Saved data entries
══════
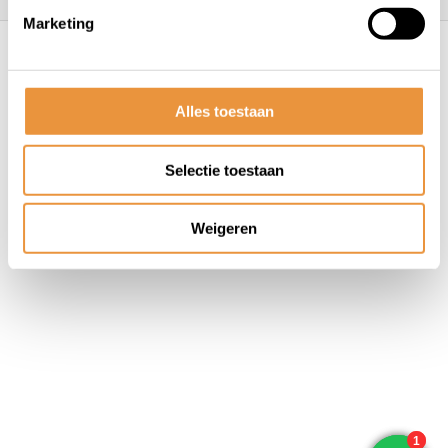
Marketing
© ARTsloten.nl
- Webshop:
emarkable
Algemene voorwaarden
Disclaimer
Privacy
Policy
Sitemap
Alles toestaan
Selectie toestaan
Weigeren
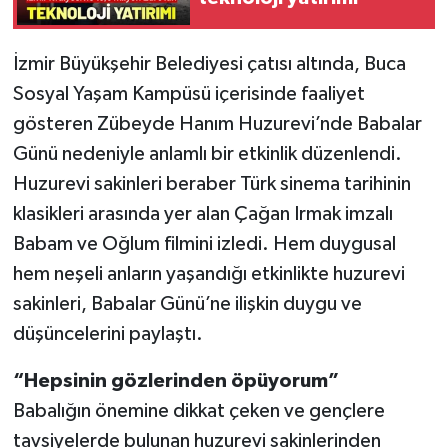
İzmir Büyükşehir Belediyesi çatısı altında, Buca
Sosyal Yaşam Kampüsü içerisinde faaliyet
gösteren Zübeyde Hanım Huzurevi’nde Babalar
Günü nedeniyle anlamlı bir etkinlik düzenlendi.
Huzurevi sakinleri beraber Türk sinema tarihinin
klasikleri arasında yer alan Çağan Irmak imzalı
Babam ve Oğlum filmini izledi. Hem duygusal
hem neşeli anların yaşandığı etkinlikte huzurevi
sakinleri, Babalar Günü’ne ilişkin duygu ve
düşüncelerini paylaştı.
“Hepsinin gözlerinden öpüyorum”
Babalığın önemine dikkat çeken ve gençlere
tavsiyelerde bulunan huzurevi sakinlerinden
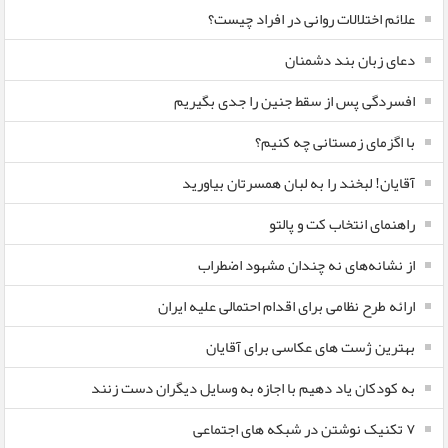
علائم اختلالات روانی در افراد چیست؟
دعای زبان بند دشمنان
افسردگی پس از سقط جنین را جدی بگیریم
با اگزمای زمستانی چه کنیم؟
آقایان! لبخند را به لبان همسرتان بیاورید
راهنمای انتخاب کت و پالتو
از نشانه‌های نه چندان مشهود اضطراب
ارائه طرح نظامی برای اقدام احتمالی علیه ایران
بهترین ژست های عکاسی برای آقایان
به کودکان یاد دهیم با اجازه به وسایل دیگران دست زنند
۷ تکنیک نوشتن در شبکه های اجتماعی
══════
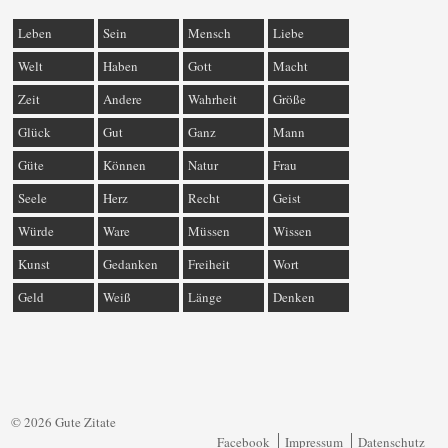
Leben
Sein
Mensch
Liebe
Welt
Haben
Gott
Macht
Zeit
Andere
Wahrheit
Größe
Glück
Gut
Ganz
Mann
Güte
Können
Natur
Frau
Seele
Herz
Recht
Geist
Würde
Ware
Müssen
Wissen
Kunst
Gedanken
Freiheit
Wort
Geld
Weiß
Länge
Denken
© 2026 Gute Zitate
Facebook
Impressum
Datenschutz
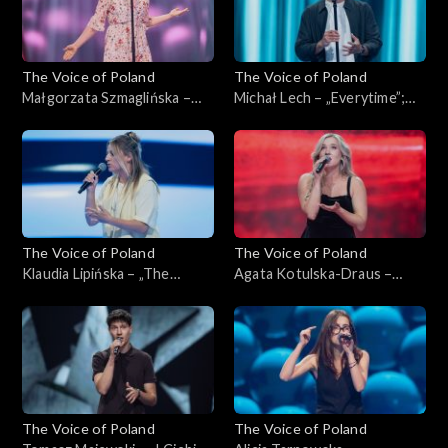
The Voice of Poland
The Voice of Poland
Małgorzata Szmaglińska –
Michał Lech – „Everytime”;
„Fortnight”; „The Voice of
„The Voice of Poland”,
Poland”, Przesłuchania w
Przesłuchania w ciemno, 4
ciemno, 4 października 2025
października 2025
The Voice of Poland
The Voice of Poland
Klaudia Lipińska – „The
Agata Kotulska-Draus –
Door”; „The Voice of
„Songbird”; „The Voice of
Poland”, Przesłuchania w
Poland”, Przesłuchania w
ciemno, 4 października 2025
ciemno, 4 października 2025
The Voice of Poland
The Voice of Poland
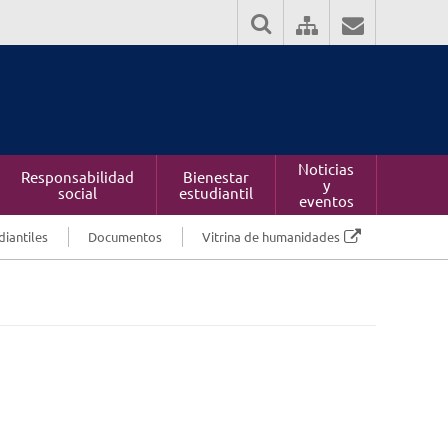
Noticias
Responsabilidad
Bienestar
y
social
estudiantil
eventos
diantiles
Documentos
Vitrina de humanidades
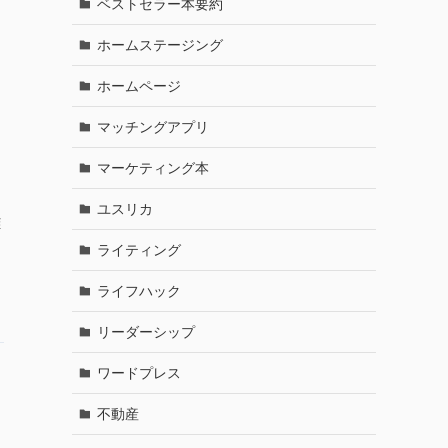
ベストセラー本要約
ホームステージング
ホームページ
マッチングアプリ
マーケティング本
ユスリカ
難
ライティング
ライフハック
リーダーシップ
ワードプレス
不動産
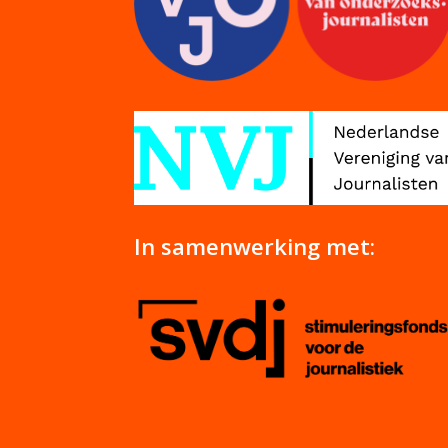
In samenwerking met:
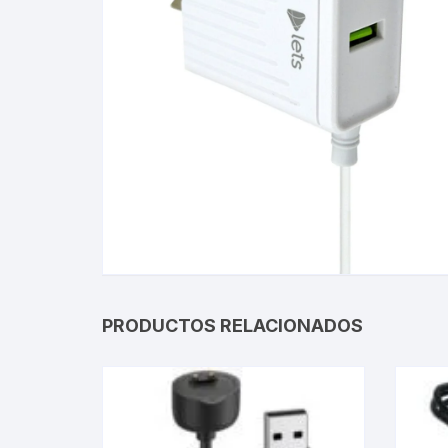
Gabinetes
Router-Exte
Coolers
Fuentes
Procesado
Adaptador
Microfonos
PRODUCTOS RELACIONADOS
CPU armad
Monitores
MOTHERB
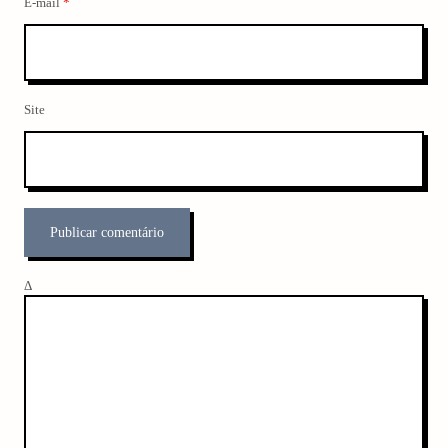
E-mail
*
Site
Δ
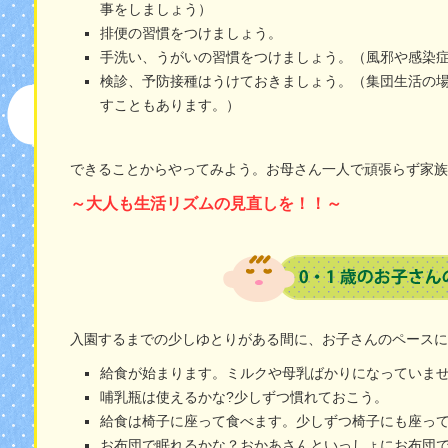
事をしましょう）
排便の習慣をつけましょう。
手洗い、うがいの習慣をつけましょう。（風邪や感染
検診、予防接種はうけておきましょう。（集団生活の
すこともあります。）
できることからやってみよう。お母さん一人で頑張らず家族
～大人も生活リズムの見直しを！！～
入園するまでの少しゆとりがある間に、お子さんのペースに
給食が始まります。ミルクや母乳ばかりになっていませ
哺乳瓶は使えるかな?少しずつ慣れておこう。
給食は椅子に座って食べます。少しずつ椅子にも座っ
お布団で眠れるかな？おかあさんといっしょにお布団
══════
Scan the records for the word "Babalar", and copy each line where it is found.

gösteren Zübeyde Hanım Huzurevi’nde Babalar
sakinleri, Babalar Günü’ne ilişkin duygu ve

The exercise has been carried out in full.